Опять же, говоря о светских новостях и членах королевской се­мьи, нам требуется некая уверенность в том, что уж их-то точно не коснутся никакие болезни и смерть; и подтверждением этому мо­гут правда служить достоверные факты. Но нас ничто не может за­щитить от разрушения и дезорганизации соответствующих фигур во внутренней реальности. Слов «Боже храни Короля» недоста­точно, чтобы показать то, что мы хотим спасти короля от бессоз­нательной ненависти, которую питаем к нему. Мы можем сказать, что в бессознательных фантазиях мы действительно убиваем его и хотим спасти от наших фантазий. Но это будет злоупотреблением словом «фантазия». Я предпочитаю говорить о том, что в нашей внутренней реальности некий внутренний отец все время оказы­вается убитым, его обкрадывают, сжигают и разрубают на куски, и мы приветствуем персонализацию этого интернализованного отца реальным мужчиной, которому мы можем помочь спастись. Траур во дворце - обязательный ритуал, подтверждающий важность траура.

Дело в том, что вряд ли можно абстрактно рассуждать о том, являются ли подобные механизмы нормальным подтверждением реальности или же ненормальной маниакальной защитой; гем нс менее мы вполне можем рассмотреть те защиты, с которыми мы сталкиваемся в процессе анализа пациента,

В маниакальных защитах отношения с внешними объектами используются как попытка уменьшить напряжение во внутренней реальности. Но характерной чертой маниакальной защиты является то, что индивид не способен полностью поверить в жизнен ную силу, отрицающую смерть, так как он не верит в то, что спо­собен сам к объектной любви; ибо любые изменения возможны только тогда, когда признается деструктивность.

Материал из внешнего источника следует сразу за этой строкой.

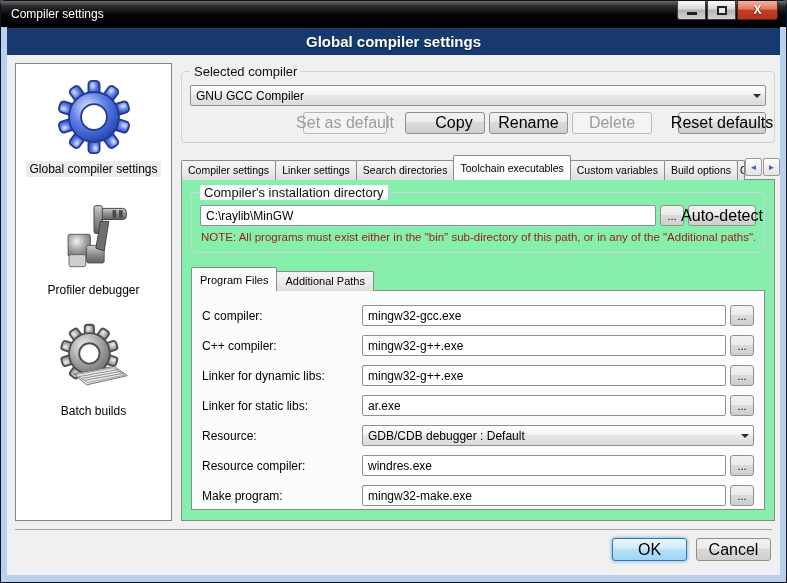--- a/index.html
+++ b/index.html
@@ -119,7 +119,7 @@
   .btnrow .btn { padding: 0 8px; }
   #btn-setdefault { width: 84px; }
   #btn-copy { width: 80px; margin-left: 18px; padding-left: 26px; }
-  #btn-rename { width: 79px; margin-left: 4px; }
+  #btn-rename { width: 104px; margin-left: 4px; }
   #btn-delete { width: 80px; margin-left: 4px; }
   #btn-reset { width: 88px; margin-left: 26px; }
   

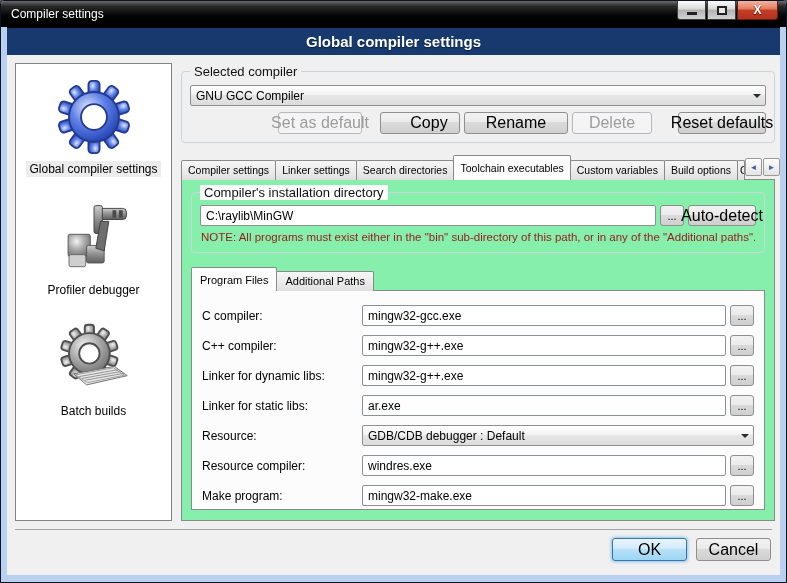--- a/index.html
+++ b/index.html
@@ -144,8 +144,8 @@
   }
   .tabpanel {
     flex: 1; min-height: 0;
-    background: #86efac; border: 1px solid #8A8A8A;
-    margin-top: -1px; 
+    background: #a3a3a3; border: 1px solid #8A8A8A;
+    margin-top: -1px; margin-right: 18px;
     padding: 12px 9px 8px;
     display: flex; flex-direction: column;
   }

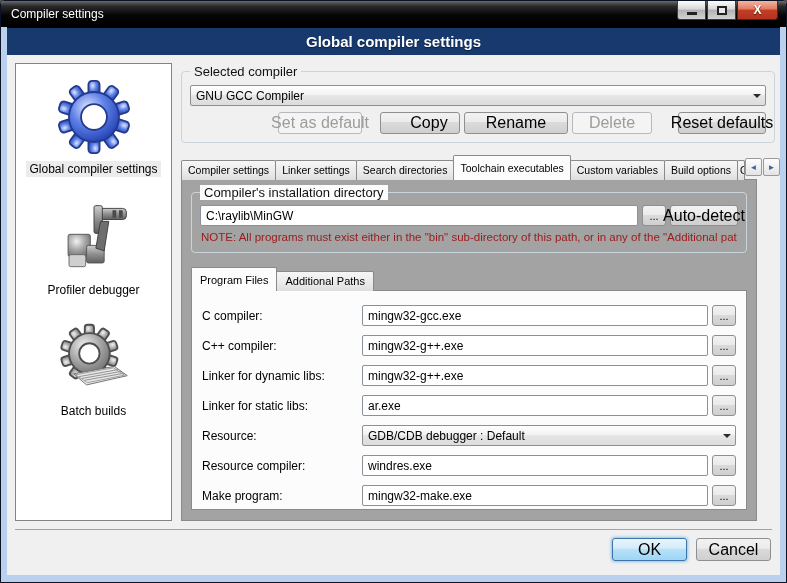--- a/index.html
+++ b/index.html
@@ -153,7 +153,7 @@
   #install-group { padding: 12px 8px 2px; flex: 0 0 auto; }
   .install-row { display: flex; gap: 4px; align-items: center; }
   .note { font-size: 11.5px; color: #9B1A1A; margin: 5px 1px 7px; white-space: nowrap; overflow: hidden; }
-  #btn-autodetect { width: 68px; height: 21px; }
+  #btn-autodetect { width: 84px; height: 21px; }
   
   .subtabstrip { margin-top: 14px; height: 24px; flex: 0 0 24px; display: flex; align-items: flex-end; position: relative; z-index: 2; }
   .subtabstrip .tab { font-size: 11px; padding: 0 8px; }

Наши трудности отчасти, возможно, связаны с тем, что мы так и не смогли пока найти единого определения для маниакальной защиты (природы маниакальной защиты). Нельзя не обратить внимание и на то, что слово «депрессия» используется не просто так, но и довольно точно и в разговорной речи. Не видим ли мы в этом некую интроспекцию, сопровождающую депрессию? Тот факт, что не существует приемлемого определения маниакальной защиты, может быть связан с отсутствием самокритики в клини­ческой сфере. Под природой маниакальной защиты мы понимаем неспособность обратиться к интроспекции в тот момент, когда эти защиты имеют место.

Находясь в депрессии, мы испытываем подавленность. В состо­янии же маниакальной защиты мы в меньшей степени чувству­ему как если бы мы защищались от депрессии. В такие моменты мы скорее испытываем приподнятое настроение, чувствуем себя счастливыми, занятыми, возбужденными, мы смотрим на жизнь с юмором, нас переполняет энергия, мы «полны жизни».